▶ [Task instructions]: Once the line with "designs that reflect" is found in the entries below, repeat it and each following line exactly, up to and including the line with "stands as a". Add no other lines.

[Recorded data]
* * *

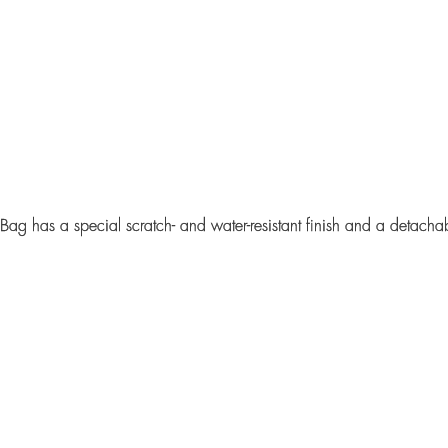
 Bag
has a special scratch- and water-resistant finish and a detacha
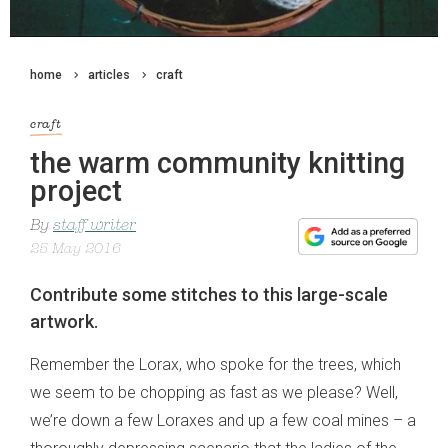
home
articles
craft
craft
the warm community knitting
project
By
staff writer
25 May 2016
Contribute some stitches to this large-scale
artwork.
Remember the Lorax, who spoke for the trees, which
we seem to be chopping as fast as we please? Well,
we’re down a few Loraxes and up a few coal mines – a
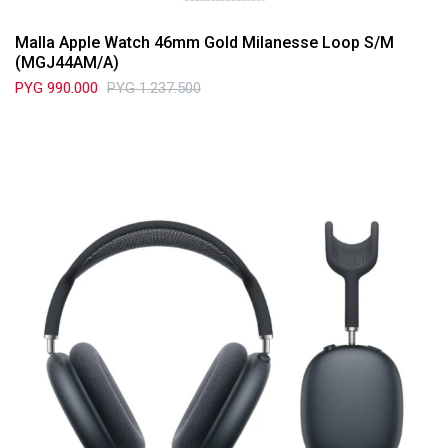
Malla Apple Watch 46mm Gold Milanesse Loop S/M
(MGJ44AM/A)
PYG
990.000
PYG
1.237.500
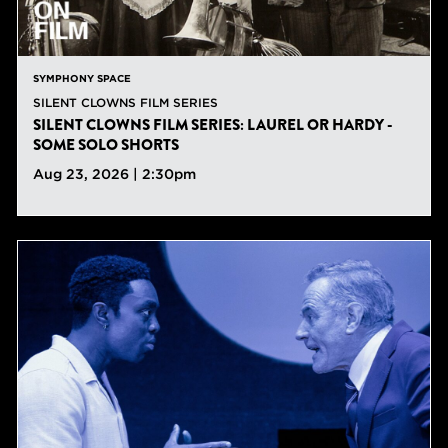
SYMPHONY SPACE
SILENT CLOWNS FILM SERIES
SILENT CLOWNS FILM SERIES: LAUREL OR HARDY -
SOME SOLO SHORTS
Aug 23, 2026 | 2:30pm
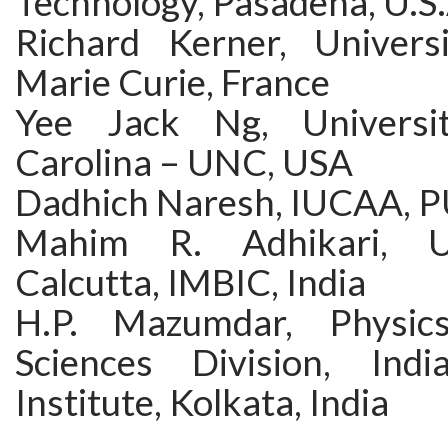
Technology, Pasadena, U.S.
Richard Kerner, Univers
Marie Curie, France
Yee Jack Ng, Universi
Carolina – UNC, USA
Dadhich Naresh, IUCAA, P
Mahim R. Adhikari, Un
Calcutta, IMBIC, India
H.P. Mazumdar, Physic
Sciences Division, India
Institute, Kolkata, India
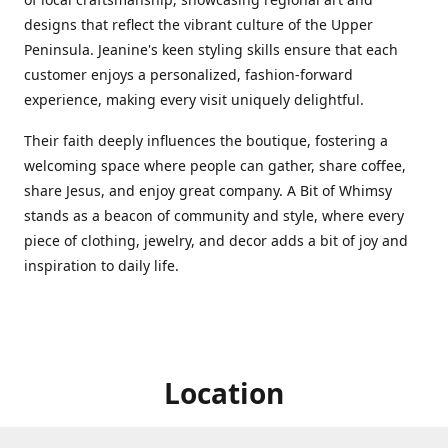
designs that reflect the vibrant culture of the Upper
Peninsula. Jeanine's keen styling skills ensure that each
customer enjoys a personalized, fashion-forward
experience, making every visit uniquely delightful.
Their faith deeply influences the boutique, fostering a
welcoming space where people can gather, share coffee,
share Jesus, and enjoy great company. A Bit of Whimsy
stands as a beacon of community and style, where every
piece of clothing, jewelry, and decor adds a bit of joy and
inspiration to daily life.
Location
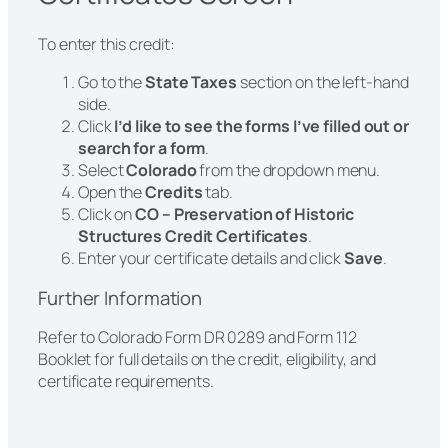
To enter this credit:
Go to the
State Taxes
section on the left-hand
side.
Click
I’d like to see the forms I’ve filled out or
search for a form
.
Select
Colorado
from the dropdown menu.
Open the
Credits
tab.
Click on
CO – Preservation of Historic
Structures Credit Certificates
.
Enter your certificate details and click
Save
.
Further Information
Refer to Colorado Form DR 0289 and Form 112
Booklet for full details on the credit, eligibility, and
certificate requirements.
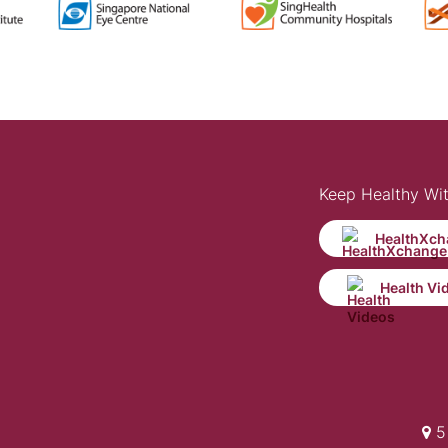
Keep Healthy Wi
HealthXch
Health Vi
5 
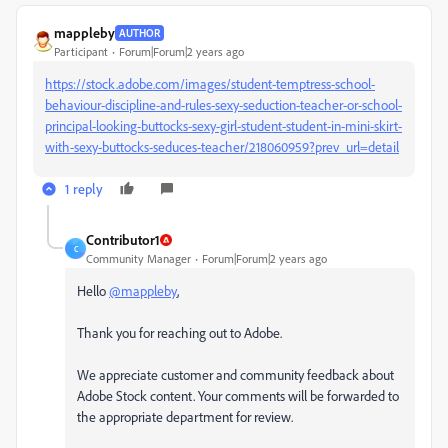
mappleby
AUTHOR
Participant
Forum|Forum|2 years ago
https://stock.adobe.com/images/student-temptress-school-
behaviour-discipline-and-rules-sexy-seduction-teacher-or-school-
principal-looking-buttocks-sexy-girl-student-student-in-mini-skirt-
with-sexy-buttocks-seduces-teacher/218060959?prev_url=detail
1 reply
Contributor1
C
Community Manager
Forum|Forum|2 years ago
Hello
@mappleby
,
Thank you for reaching out to Adobe.
We appreciate customer and community feedback about
Adobe Stock content. Your comments will be forwarded to
the appropriate department for review.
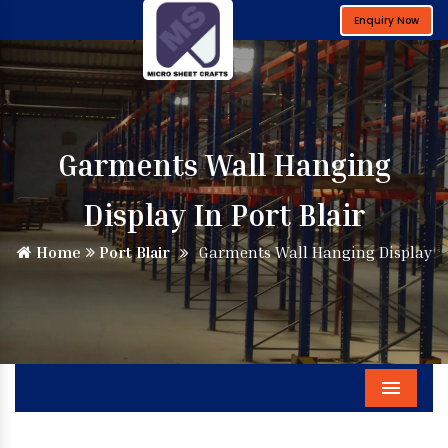
Enquiry Now
Garments Wall Hanging
Display In Port Blair
Home
Port Blair
Garments Wall Hanging Display
Menu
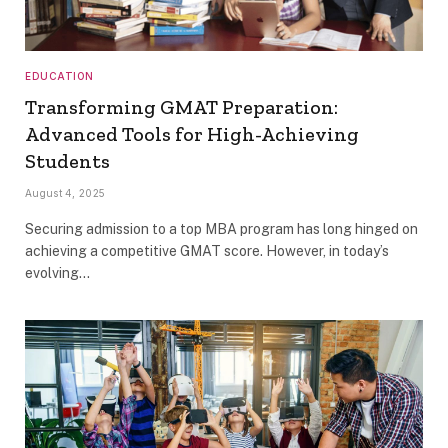
EDUCATION
Transforming GMAT Preparation:
Advanced Tools for High-Achieving
Students
August 4, 2025
Securing admission to a top MBA program has long hinged on
achieving a competitive GMAT score. However, in today’s
evolving…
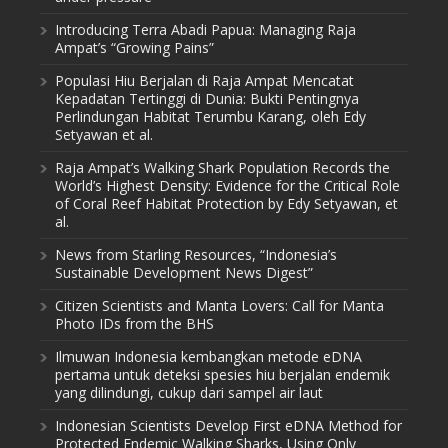
Introducing Terra Abadi Papua: Managing Raja
Ampat’s “Growing Pains”
Populasi Hiu Berjalan di Raja Ampat Mencatat
Kepadatan Tertinggi di Dunia: Bukti Pentingnya
Perlindungan Habitat Terumbu Karang, oleh Edy
Setyawan et al.
Raja Ampat’s Walking Shark Population Records the
World’s Highest Density: Evidence for the Critical Role
of Coral Reef Habitat Protection by Edy Setyawan, et
al.
News from Starling Resources, “Indonesia’s
Sustainable Development News Digest”
Citizen Scientists and Manta Lovers: Call for Manta
Photo IDs from the BHS
Ilmuwan Indonesia kembangkan metode eDNA
pertama untuk deteksi spesies hiu berjalan endemik
yang dilindungi, cukup dari sampel air laut
Indonesian Scientists Develop First eDNA Method for
Protected Endemic Walking Sharks, Using Only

* * *

▶ [Your response]:
designs that reflect the vibrant culture of the Upper
Peninsula. Jeanine's keen styling skills ensure that each
customer enjoys a personalized, fashion-forward
experience, making every visit uniquely delightful.
Their faith deeply influences the boutique, fostering a
welcoming space where people can gather, share coffee,
share Jesus, and enjoy great company. A Bit of Whimsy
stands as a beacon of community and style, where every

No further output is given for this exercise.